夢見心地のボーは、ハリウッド行きのために用意していた地図を捨てたシェリーを連れてバスに向かう。

ヴァージルは、ボーと別れることを決意し、二人を見送ろうとする。

ボーはヴァージルを連れて行こうとするが、シェリーに説得され、彼に別れを告げる。

そしてボーは、シェリーに気配りを見せながら優しく接し、バスに乗りモンタナへと向かう。


解説 評価 感想 ■

*(簡略ストー リー)
モンタナの牧場からロデオ大会出場のため、生まれて初めて旅に出た、破天荒な青年ボーは、気のいい相棒のヴァージルとフェニックスへ向かう。
そろそろ女を見つけろと、ヴァージルに助言されたボーは、フェニックスの酒場で、歌手シェリーに一目惚れしてしまう。
礼儀知らずで一本気なボーは、シェリーの同意を得ずに結婚を決め、彼女をモンタナに連れて行こうとする。
しかし、女心などを気にせず、強引に事を進めるボーを見て、ヴァージルや周囲がストップをかける。
失意の内にシェリーを諦めたボーだったが、誠意を見せた彼の気持ちが、彼女にも伝わり始める・・・。
__________

世間知らずの田舎者の荒くれ男と節度のある相棒、酒場の売れない歌手に、気の強いレストランの女主人、正義感のあるバスの運転手や地味な女性など、多くの魅力ある登場人物を、見事に使い分けて個性を生かす、ジョシュア・ローガンの演出は、正に舞台出身監督らしい技量が窺える。

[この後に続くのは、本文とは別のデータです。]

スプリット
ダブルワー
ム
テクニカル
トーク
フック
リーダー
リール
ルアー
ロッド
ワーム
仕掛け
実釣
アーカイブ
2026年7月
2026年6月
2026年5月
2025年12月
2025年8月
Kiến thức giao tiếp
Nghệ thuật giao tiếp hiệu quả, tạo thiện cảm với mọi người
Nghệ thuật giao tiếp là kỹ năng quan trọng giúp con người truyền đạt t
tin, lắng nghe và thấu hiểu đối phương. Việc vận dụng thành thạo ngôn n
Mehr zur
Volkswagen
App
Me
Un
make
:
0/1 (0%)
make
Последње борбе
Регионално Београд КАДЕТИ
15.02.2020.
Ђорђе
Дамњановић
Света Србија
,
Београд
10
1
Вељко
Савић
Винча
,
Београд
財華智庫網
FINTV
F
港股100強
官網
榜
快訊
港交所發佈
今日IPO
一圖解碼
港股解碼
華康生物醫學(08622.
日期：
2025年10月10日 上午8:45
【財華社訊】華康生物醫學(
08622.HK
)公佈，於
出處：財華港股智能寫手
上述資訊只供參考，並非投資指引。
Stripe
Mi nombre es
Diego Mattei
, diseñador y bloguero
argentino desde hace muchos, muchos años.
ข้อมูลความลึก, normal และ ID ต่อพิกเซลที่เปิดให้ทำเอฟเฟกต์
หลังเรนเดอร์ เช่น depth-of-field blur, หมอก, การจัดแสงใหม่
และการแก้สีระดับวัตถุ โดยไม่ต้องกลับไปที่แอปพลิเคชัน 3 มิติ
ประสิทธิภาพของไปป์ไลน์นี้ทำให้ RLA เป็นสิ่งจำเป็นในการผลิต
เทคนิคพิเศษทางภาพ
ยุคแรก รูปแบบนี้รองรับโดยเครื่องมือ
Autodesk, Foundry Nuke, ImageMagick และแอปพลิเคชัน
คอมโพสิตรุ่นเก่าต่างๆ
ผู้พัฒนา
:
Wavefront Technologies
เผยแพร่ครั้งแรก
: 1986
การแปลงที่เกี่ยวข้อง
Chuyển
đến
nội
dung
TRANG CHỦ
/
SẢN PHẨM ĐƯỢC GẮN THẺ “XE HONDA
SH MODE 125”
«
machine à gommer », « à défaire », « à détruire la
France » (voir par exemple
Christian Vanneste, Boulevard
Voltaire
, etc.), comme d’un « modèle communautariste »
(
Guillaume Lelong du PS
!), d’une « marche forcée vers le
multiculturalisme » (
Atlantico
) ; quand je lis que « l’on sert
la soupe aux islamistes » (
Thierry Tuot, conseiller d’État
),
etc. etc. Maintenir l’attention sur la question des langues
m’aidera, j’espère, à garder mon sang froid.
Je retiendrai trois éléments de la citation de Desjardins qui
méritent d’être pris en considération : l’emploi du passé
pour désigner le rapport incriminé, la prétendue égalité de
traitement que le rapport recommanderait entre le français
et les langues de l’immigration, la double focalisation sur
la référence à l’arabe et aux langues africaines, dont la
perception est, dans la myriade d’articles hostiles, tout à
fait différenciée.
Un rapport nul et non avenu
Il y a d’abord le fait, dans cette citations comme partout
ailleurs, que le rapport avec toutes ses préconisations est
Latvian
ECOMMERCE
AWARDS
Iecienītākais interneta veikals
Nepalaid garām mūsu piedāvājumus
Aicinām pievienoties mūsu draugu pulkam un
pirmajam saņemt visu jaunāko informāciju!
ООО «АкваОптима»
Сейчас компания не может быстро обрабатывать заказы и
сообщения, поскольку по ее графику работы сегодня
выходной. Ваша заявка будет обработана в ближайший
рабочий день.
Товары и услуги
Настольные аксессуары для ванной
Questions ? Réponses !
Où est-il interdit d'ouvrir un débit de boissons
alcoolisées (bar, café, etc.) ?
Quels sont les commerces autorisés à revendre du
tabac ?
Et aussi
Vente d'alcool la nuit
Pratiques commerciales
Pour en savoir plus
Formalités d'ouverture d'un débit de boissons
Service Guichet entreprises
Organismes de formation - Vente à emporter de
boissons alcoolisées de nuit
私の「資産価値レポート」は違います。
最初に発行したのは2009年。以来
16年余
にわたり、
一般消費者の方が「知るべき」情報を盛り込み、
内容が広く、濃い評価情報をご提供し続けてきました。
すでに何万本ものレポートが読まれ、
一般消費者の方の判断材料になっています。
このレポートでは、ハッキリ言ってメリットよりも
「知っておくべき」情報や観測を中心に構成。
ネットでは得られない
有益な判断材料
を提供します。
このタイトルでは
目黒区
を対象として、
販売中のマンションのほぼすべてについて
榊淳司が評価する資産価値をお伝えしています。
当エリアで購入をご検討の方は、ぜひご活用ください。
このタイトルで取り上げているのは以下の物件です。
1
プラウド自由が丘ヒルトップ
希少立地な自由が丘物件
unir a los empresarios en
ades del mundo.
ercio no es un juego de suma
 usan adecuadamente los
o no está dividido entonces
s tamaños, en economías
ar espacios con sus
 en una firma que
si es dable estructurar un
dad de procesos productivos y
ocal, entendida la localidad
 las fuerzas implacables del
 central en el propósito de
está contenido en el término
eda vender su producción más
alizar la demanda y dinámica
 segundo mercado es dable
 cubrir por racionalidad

第29回アカデミー賞では、ドン・マレーが助演男優賞にノミネートされた。

テンポの良い、アルフレッド・ニューマンの音楽も軽快で心地よい。

演技に目覚め、アクターズスタジオで修行を積んだマリリン・モンローの熱演は出色だ。

既に精神の安定を欠き、トラブル続きの彼女だったが、本作の演技は批評家にも絶賛された。

演技はもとより、その愛くるしい表情は、信じ難い程の美しさだ。

デビュー作にしてアカデミー助演賞候補にもなり、とてつもない能天気な男を演じたドン・マレーの愛すべきキャラクターは、呆れ果てるほどでもあるが、実にアメリカ人らしく痛快だ。

朝食に、生肉のハンバーガー3個食べて、2Lはありそうな牛乳を一気飲みするシーンが特に印象的だ。

相棒アーサー・オコンネルも、息子のような相棒の行き過ぎを制御する役を好演している。

ドン・マレーの役が強烈過ぎる中で、一息つかせてくれるバス停留所の女主人ベティ・フィールドと地味なホープ・ラング、また良識ある頼もしいバスの運転手ロバート・ブレイもなかなかいい味を出している。

同じ年の「傷だらけの栄光」(1956)で、シリアスな演技を見せてくれた、アイリーン・ヘッカートが、モンローの同僚の役をユーモラスに演じているのも注目だ。